Interestingly, the FTC also alleged that Celsius violated the GLBA by making false representations to customers of financial institutions to obtain, among other things, the cryptocurrency wallet addresses of its customers. The FTC cited to a seldom utilized provision of the GLBA that prohibits any person from “obtain[ing] or attempt[ing] to obtain … customer information of a financial institution relating to another person … by making a false, fictitious, or fraudulent statement or representation to a customer of a financial institution.”
According to the FTC, the agency is empowered to enforce the provisions of the GLBA “in the same manner and with the same power and authority as the [FTC] has under the Fair Debt Collections Practices Act [FDCPA] … .” In 2010, the Dodd-Frank Wall Street Reform and Consumer Protection Act amended the FDCPA to allow the FTC to enforce its provisions “in the same manner as … an FTC trade regulation rule.” Therefore, because the FDCPA permits the FTC to seek civil penalties and restitution for violations of its provisions, the FTC believes that the GLBA (which incorporates the FDCPA by reference) also permits the agency to seek civil penalties for violations of the GLBA. This claim is doubly important: (1) it suggests that cryptocurrency wallet addresses constitute “financial information” under the GLBA; and (2) it highlights the FTC’s continued pursuit of a sufficient substitute for its defunct civil penalty authority under Section 13(b) of the FTC Act, which the U.S. Supreme Court held does not authorize court-ordered monetary relief in AMG Capital Management, LLC v. FTC.

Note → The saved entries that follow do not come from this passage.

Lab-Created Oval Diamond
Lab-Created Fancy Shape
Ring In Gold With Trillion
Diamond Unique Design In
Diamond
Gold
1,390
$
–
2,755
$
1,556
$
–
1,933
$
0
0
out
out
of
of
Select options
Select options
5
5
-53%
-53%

Under the stipulated consent order, the FTC has permanently banned Celsius from engaging in the business of “any service that can be used to deposit, exchange, invest, or withdraw assets, whether directly or through an intermediary.” Further, the stipulated consent order holds Celsius liable for a $4.72 billion dollar judgment, which constitutes the aggregate total loss incurred by Celsius’ customers after the company ceased allowing customers to withdraw deposits due to its ensuing bankruptcy. Yet, the most notable aspect of the stipulated consent order is that it nullifies Celsius’ “legal and equitable right, title, and interest in all assets” that the company obtained via the Earn account deposit agreements it entered with users of its platform. In Celsius’ bankruptcy proceeding, the FTC has filed a nondischargeable, general unsecured claim of $4.72 billion, which must be deposited in a redress fund administered by the FTC.

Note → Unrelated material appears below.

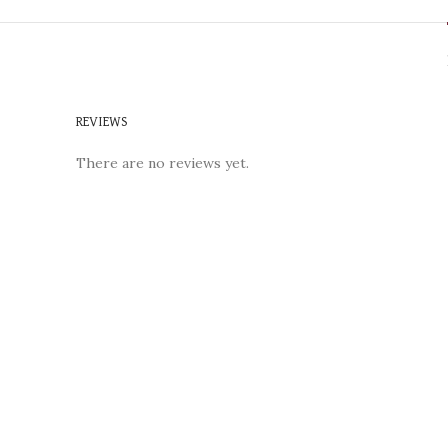
REVIEWS
There are no reviews yet.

Our Take. The FTC’s complaint contains an immeasurable number of misrepresentations that Mashinsky allegedly voiced to users of Celsius. Given the FTC’s apparent intent to leverage the GLBA to resurrect its lost civil penalty authority under the FTC Act, financial institutions (as broadly defined by the GLBA) should take a keen eye to any representations they make to their customers in connection with any transaction, where a customer must disclose financial information — even if such information pertains to cryptocurrency wallet addresses.